Designing an Effective Online Survey in 5 Easy Steps

Understanding that your customers are working across various platforms, with unique systems and software; it is important to design a survey that is interoperable across all channels. The most effective way to do that is to have your survey hosted on the Internet. Online services like Infacta's GroupSurveys makes it easy for you to create, securely host and measure the results of your survey. Here are 5 easy steps for designing effective surveys:

1. Define your purpose: What do you want to know from your customers? What actions are pending on the results of the survey? If you put a survey together with unfocused objectives, you will more than likely end up with a survey with unclear results. Define what questions your survey intends to answer. Do you want to measure your markets content delivery preference? Do you want to know what your employees satisfaction levels are? Defining your purpose is essential before determining your survey sample. Before you know who yto ask, you have to understand what you are asking.

2. Define your target: Some samples are more easily defined than others. The sample for an employee satisfaction suvey is evident; but determining a sample to test acceptance of a new product concept is a bit trickier. Using your existing customer base is a good start, but you might want to put some focus on prospects in other markets as well. The size of your sample will be determined largely by your budget and time available to spend on the research. Although small sample sized are statistically relevant when extracted from a representative pool, a larger the sample size will provide more accuracy. The Internet makes getting larger sample sizes easier.

3. Define your questions: Ok. We know why we are asking, we know who we are asking. But what are we asking? The key to a useful survey is down to the questions that we ask on it. Every question on your survey should be relevant to the goals and objectives that you set out for the project. What attitudes, behaviors or information do you want to gather from your customers? What answers will help you to make an informed decision? Always provide a neutral answer for survey takers, especially for opinion questions. Nobody likes to be forced to answer a question that isn't relevant to them, and many will fail to complete a survey that doesn't allow for neutrality. Don't ask more questions than you have to in order to achieve your objectives. The shorter the survey, the better chance for a good response. Keep focused on the objectives and make every question count.

• [Exercise] For each statement, say yes or no on whether it agrees with the survey guide, and quote the words that decide it. (a) The guide recommends always giving survey takers a neutral answer. (b) The guide says sample size depends mainly on how many questions the survey has. (c) The guide says the purpose should be defined after the survey sample is chosen. The material has no connection to the survey guide.

• [Data to examine]
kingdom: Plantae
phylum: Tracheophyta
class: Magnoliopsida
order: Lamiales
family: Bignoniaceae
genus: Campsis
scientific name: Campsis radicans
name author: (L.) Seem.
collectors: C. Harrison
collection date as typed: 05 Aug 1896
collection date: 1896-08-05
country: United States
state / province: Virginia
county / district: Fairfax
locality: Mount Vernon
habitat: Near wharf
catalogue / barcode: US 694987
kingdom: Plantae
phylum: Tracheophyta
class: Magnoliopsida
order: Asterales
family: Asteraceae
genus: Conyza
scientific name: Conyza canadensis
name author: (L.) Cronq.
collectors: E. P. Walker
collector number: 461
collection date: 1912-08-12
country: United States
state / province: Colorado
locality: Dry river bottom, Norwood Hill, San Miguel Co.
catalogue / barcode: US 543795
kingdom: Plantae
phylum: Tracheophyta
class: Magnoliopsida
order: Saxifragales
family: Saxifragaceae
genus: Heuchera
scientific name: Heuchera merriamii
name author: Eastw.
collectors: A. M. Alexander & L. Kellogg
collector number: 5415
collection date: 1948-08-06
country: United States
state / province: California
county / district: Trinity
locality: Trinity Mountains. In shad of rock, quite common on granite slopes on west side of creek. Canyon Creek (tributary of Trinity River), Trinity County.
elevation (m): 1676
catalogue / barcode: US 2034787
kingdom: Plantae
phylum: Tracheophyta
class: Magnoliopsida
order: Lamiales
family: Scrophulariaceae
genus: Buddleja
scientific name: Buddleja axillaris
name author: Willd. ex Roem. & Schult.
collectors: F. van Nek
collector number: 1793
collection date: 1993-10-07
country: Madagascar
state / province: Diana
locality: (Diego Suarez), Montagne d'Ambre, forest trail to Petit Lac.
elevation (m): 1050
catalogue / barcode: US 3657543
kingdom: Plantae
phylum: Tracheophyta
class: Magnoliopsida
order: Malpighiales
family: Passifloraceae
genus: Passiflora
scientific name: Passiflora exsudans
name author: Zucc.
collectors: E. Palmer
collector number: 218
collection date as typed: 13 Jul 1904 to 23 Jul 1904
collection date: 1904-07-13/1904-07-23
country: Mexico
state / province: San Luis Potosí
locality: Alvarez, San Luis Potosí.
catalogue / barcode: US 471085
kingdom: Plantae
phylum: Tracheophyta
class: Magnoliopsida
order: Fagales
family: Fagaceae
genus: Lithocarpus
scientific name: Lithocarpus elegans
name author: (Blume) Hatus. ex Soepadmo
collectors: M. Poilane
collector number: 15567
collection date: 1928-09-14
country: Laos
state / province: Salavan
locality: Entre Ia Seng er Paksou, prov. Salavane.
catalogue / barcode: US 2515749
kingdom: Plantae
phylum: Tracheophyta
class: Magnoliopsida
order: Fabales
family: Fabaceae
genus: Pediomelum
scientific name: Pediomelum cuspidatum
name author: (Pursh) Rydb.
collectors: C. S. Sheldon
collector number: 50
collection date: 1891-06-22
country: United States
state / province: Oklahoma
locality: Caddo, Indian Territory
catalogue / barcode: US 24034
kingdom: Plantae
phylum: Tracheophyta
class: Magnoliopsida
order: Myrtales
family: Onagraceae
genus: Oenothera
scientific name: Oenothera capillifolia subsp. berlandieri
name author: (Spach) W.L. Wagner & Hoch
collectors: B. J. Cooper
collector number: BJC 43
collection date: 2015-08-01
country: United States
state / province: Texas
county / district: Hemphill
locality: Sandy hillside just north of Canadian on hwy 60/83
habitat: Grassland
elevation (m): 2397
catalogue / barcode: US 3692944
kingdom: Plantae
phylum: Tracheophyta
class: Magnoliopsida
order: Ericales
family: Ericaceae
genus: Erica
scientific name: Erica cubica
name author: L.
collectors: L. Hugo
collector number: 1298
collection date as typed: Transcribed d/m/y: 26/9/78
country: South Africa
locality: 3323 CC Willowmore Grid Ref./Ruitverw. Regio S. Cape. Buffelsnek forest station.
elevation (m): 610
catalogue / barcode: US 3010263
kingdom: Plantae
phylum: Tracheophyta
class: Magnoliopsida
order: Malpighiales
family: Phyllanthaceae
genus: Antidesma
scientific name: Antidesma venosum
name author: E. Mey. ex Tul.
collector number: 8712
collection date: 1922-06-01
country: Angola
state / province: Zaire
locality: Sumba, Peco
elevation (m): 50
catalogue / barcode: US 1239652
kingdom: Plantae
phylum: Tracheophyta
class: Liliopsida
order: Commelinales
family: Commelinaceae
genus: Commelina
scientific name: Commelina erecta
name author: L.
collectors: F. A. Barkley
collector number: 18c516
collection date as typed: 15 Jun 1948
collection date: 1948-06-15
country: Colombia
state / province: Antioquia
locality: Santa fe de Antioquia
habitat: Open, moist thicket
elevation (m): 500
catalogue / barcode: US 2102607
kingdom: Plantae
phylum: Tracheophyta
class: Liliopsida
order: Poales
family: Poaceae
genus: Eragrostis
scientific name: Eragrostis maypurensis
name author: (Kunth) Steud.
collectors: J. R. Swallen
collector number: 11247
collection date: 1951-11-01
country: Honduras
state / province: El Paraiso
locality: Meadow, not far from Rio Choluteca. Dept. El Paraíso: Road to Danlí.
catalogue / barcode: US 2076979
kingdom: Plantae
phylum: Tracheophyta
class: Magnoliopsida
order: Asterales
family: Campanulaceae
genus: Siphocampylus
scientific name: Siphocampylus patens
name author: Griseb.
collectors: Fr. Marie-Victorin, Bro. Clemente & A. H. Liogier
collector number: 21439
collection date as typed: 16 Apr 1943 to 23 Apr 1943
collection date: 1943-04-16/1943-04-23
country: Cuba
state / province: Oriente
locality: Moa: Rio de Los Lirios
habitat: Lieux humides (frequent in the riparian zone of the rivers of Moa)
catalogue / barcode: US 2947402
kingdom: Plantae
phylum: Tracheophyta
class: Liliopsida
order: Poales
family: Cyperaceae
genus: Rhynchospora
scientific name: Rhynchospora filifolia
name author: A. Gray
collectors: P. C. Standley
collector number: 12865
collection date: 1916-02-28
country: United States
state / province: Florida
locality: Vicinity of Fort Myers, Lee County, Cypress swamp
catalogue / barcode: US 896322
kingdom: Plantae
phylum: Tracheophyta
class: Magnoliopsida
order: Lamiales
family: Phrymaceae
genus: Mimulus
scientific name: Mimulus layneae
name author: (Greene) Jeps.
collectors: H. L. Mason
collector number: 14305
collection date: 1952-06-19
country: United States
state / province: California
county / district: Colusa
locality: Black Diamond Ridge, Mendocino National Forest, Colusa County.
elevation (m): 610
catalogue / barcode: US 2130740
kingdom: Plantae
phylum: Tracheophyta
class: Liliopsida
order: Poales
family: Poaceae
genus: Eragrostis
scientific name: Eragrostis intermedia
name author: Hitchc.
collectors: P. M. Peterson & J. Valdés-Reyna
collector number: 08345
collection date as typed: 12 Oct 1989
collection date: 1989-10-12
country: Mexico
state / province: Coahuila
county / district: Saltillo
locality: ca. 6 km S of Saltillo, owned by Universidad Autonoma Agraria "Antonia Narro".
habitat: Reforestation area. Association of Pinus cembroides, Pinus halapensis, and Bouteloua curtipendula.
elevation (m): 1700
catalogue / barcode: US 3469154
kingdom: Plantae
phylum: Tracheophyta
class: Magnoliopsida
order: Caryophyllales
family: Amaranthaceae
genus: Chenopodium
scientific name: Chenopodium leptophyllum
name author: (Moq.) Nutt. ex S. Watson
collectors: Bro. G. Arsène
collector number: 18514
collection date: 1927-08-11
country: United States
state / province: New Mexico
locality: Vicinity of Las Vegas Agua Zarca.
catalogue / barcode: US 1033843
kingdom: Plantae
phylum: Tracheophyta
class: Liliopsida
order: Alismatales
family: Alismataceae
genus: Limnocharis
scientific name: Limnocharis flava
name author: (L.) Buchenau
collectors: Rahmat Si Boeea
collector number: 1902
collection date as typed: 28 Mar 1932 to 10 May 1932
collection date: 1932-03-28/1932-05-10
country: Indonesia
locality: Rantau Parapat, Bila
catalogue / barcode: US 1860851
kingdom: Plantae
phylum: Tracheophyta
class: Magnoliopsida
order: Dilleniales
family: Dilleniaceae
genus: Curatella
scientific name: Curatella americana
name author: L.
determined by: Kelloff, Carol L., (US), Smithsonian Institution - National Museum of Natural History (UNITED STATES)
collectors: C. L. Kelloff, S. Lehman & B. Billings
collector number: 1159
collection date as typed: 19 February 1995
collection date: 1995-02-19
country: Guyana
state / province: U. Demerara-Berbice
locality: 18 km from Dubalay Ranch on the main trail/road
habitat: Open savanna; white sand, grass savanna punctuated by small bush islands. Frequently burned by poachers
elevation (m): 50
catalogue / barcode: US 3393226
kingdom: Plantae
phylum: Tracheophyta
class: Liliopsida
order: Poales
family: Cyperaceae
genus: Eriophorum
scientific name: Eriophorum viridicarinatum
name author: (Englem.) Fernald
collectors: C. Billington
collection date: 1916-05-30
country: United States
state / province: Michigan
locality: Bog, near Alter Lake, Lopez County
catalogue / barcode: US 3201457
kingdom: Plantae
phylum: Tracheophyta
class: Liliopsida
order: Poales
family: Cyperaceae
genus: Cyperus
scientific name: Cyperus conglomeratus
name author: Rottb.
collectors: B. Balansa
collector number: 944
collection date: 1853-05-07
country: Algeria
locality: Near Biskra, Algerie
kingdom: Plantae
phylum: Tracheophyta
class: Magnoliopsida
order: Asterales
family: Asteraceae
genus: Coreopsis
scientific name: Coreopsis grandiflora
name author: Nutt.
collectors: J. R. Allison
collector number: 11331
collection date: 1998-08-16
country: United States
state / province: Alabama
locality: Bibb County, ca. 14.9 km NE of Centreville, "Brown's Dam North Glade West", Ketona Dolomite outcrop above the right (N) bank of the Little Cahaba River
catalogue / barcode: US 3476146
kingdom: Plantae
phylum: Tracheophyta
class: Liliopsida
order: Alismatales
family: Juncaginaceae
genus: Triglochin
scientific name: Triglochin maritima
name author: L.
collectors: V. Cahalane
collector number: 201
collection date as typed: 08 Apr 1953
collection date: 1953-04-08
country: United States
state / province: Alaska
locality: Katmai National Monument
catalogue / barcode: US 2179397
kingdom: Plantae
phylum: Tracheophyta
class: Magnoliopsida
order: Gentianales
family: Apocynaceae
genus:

• [Answer for this exercise]
(a) Yes: "Always provide a neutral answer for survey takers, especially for opinion questions."
(b) No: "The size of your sample will be determined largely by your budget and time available to spend on the research."
(c) No: "Defining your purpose is essential before determining your survey sample."